START DATASET EXTRACT
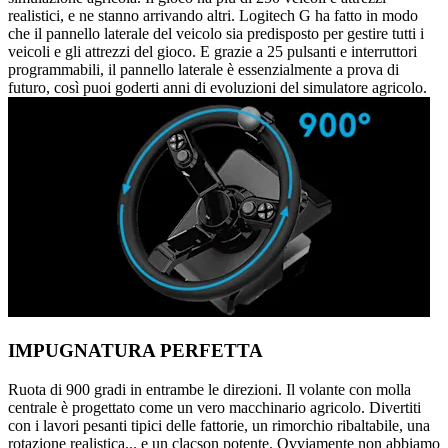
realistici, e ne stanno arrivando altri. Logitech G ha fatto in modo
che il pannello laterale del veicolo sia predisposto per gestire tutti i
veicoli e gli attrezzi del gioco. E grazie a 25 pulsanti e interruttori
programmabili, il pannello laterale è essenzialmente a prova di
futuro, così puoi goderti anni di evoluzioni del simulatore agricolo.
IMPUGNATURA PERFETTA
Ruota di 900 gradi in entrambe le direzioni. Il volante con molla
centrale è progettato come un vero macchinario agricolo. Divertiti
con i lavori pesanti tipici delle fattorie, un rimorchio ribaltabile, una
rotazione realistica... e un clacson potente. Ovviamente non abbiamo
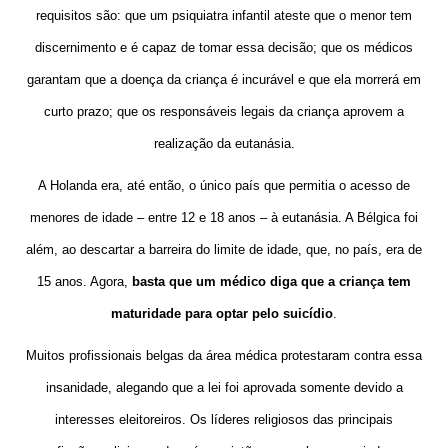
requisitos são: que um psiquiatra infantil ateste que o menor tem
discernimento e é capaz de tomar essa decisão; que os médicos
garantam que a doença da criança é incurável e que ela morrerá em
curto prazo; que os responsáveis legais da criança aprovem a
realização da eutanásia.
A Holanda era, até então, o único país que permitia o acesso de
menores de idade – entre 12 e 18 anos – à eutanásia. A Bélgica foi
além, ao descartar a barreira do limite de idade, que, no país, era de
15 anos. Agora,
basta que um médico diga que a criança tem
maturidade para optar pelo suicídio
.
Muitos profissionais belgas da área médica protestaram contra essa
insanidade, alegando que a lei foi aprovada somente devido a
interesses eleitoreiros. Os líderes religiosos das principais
END DATASET EXTRACT
START DATASET EXTRACT
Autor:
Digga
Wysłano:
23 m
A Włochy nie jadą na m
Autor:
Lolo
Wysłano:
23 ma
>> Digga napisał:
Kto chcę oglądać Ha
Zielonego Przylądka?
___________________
END DATASET EXTRACT
START DATASET EXTRACT
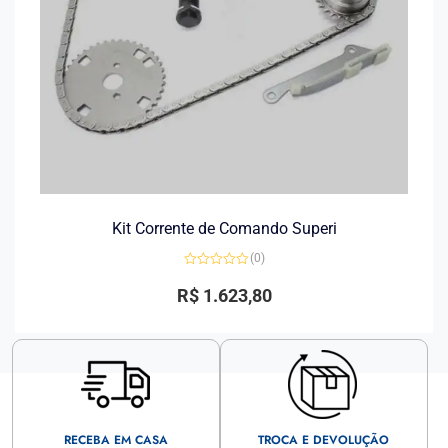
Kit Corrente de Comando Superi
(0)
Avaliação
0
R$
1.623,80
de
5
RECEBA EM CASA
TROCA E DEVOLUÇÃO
END DATASET EXTRACT
◆ WORK TASK:
Copy, unchanged, the lines of the listing from the one containing "Kit Corrente de Comando Superi" through the one containing "TROCA E DEVOLUÇÃO", including both of those lines.

◆ RESULT:
Kit Corrente de Comando Superi
(0)
Avaliação
0
R$
1.623,80
de
5
RECEBA EM CASA
TROCA E DEVOLUÇÃO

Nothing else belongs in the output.